Artist: Bill Reid & The Fewer Sorrows Band

Released: 2010

Tracks:

  1. Hello In There
  2. Nobody Knows You When You’re Down & Out
  3. Autumn
  4. Drivin’ Home
  5. One Town at a Time
  6. Pick a Bale of Cotton
  7. Did You Hear John Hurt?
  8. Hoochie Coochie Man
  9. Jelly Jelly
  10. Talkin’ Junebug Blues
  11. A Place Inside My Heart
  12. Good Night, Moon (Lullaby for June)

 

Autumn (Ballad) was written for a friend of mine, about his first serious girlfriend. After all that trouble (and some exciting exploits from Minnesota to Oklahoma when we were all too young and stupid to know better), she dumped him. He recovered, went on to much better things (including Mardell), and got pretty famous in his chosen field. In retrospect, the song’s the best part of that memory.
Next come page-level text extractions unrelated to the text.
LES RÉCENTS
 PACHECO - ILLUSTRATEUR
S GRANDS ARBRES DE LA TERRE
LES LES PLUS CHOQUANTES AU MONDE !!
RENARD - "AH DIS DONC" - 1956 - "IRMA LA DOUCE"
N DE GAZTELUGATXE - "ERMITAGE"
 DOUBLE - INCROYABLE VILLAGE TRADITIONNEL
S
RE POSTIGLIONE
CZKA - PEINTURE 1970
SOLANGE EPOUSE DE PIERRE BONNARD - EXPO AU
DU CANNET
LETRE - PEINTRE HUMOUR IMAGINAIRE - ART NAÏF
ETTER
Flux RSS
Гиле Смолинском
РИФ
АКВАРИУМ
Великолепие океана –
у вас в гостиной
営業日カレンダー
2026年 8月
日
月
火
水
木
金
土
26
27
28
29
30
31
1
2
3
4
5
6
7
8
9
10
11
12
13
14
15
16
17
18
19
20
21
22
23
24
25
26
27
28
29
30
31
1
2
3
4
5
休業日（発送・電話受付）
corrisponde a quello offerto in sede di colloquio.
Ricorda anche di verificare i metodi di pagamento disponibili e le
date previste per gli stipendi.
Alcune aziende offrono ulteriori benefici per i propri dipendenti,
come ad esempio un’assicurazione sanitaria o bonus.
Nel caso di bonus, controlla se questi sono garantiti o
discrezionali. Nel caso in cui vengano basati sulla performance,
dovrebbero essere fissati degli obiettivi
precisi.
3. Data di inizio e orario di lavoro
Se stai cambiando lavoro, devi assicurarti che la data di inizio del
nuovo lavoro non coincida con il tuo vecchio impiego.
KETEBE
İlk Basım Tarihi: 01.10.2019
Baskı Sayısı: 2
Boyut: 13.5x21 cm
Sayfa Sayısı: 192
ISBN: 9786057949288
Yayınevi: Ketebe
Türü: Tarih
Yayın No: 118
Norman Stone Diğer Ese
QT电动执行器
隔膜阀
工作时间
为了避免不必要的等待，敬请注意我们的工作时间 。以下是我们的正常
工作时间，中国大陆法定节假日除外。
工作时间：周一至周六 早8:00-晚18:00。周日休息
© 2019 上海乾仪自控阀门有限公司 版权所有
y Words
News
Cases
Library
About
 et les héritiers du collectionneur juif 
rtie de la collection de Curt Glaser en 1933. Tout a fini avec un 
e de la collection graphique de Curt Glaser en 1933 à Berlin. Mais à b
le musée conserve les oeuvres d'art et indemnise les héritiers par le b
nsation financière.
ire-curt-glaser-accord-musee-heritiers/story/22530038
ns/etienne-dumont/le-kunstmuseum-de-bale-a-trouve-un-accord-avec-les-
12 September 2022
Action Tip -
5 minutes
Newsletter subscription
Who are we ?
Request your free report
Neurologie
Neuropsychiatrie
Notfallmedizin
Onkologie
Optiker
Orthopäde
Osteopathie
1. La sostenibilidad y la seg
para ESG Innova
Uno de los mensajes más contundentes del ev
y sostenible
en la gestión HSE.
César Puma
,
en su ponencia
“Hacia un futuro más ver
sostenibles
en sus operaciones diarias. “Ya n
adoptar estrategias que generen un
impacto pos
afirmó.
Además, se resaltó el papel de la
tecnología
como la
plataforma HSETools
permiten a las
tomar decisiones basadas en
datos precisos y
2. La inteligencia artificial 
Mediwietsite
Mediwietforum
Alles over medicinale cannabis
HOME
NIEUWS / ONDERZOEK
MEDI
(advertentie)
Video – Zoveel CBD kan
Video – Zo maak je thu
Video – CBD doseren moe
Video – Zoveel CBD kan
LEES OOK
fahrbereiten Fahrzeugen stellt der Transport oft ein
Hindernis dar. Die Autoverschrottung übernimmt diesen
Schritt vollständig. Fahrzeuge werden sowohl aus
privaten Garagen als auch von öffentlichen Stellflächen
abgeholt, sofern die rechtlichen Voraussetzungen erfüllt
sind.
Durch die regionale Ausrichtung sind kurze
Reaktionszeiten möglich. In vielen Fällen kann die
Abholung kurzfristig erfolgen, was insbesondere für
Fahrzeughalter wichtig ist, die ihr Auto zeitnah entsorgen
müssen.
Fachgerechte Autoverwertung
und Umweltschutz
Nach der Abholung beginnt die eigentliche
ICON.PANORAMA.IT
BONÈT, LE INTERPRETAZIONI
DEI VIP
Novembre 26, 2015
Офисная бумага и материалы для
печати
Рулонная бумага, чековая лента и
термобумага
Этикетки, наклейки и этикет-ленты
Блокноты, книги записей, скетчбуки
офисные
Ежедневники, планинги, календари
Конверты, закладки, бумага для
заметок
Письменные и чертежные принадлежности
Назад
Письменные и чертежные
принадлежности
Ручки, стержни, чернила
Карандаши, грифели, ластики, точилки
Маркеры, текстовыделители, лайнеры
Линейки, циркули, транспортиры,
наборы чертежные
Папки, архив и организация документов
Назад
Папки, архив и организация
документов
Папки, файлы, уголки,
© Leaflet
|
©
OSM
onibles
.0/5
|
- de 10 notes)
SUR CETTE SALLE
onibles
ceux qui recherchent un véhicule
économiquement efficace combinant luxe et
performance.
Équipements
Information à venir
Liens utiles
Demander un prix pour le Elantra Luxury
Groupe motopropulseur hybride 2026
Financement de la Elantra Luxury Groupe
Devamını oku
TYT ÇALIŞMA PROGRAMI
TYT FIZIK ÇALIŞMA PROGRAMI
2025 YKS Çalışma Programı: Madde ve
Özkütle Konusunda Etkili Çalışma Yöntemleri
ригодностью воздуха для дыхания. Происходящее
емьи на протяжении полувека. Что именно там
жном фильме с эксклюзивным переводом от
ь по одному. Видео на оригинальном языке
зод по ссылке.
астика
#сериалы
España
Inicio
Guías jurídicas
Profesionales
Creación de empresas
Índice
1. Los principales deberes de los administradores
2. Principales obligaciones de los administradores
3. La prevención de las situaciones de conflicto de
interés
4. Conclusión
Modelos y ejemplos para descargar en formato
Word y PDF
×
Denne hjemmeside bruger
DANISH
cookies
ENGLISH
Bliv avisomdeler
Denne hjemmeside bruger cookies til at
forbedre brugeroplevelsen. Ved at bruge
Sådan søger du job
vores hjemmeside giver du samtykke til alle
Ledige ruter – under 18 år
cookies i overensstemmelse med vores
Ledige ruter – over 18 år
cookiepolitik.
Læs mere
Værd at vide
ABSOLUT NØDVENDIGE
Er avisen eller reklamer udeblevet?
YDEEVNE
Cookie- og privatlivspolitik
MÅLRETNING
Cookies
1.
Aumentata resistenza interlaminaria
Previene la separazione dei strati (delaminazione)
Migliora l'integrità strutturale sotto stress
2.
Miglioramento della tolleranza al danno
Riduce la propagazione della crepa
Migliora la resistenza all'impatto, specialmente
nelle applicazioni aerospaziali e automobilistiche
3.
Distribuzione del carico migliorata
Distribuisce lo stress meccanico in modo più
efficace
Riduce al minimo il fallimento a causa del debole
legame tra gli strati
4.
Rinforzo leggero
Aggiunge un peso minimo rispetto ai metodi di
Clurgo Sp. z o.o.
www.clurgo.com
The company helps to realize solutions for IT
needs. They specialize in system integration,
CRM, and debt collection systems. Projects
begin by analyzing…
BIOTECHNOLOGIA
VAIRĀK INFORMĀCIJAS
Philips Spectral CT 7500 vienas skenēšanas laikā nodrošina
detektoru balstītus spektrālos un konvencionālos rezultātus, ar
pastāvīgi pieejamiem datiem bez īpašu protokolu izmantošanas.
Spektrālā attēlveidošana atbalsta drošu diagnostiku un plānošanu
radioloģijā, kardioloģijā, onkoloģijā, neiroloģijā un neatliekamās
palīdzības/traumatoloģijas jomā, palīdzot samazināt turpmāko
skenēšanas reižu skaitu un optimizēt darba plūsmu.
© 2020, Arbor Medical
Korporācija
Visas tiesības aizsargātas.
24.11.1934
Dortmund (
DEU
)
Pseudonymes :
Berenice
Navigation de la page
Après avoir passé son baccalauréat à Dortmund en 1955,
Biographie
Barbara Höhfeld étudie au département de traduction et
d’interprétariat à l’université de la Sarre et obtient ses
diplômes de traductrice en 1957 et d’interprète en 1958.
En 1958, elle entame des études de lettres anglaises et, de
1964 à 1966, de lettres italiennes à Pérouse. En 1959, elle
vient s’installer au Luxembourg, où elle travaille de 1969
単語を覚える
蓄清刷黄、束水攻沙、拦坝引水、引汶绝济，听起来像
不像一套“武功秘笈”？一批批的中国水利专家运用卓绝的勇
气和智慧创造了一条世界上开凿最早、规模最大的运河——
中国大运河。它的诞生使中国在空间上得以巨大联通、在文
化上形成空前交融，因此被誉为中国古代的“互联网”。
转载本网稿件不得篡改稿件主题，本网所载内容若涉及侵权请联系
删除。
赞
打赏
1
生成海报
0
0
On stage, it is quiet and simple, not a song for outlaw bars. Here’s to Eric, and to Raye, wherever she may be.

Drivin’ Home (Country) was written during my Green (Army uniform) Period, while stationed at Ft. Polk, Louisiana, during the early 1970s, the rewritten for the new CD. I’d been drafted and was living by myself in an old trailer outside DeRidder, depressed, and missing everybody. It was probably raining, too. The truck was a pickup then, and the song was a little shorter. Then I had a chance to do a session with Chris Reeves, who likes honky tonk, and tried to impress him by making it sound like an over-the-road driver. I’m not sure that worked, but Chris, Ron’s fiddle and Stephen’s dobro dress it up for the country market on A Place Inside My Heart. We’ve also done a Nashville cut with Bill Hullett, Mike Douchette, Clayton Ivey, Glen Duncan, Tommy Wells, and Dow Tomlin.

One Town at a Time (Country/Satire) came about in 2000, when Elise and I were driving to New Mexico and decided to write the quintessential country song. It has a cheatin’ wife, whiskey, gambling, and a truck. This version, from our upcoming album Country Blues and Story Songs (2011) was cut in Nashville with the full band and J’Nae Fincannon’s background vocals. In case you want to check a map, the towns are along Interstate 35 just north of Austin, Texas.

Bill’s Jump (Jump Down, Pick a Bale of Cotton) (Blues/Zydeco/Cajun) is my arrangement loosely taken from a traditional southern field song. It’s a simple song that makes a great jam, the kind of thing you play for as long as you want, with everybody jumping in for solos and playing off each other. Nobody knows how to stop it once it takes off, so we just end up in a musical train wreck.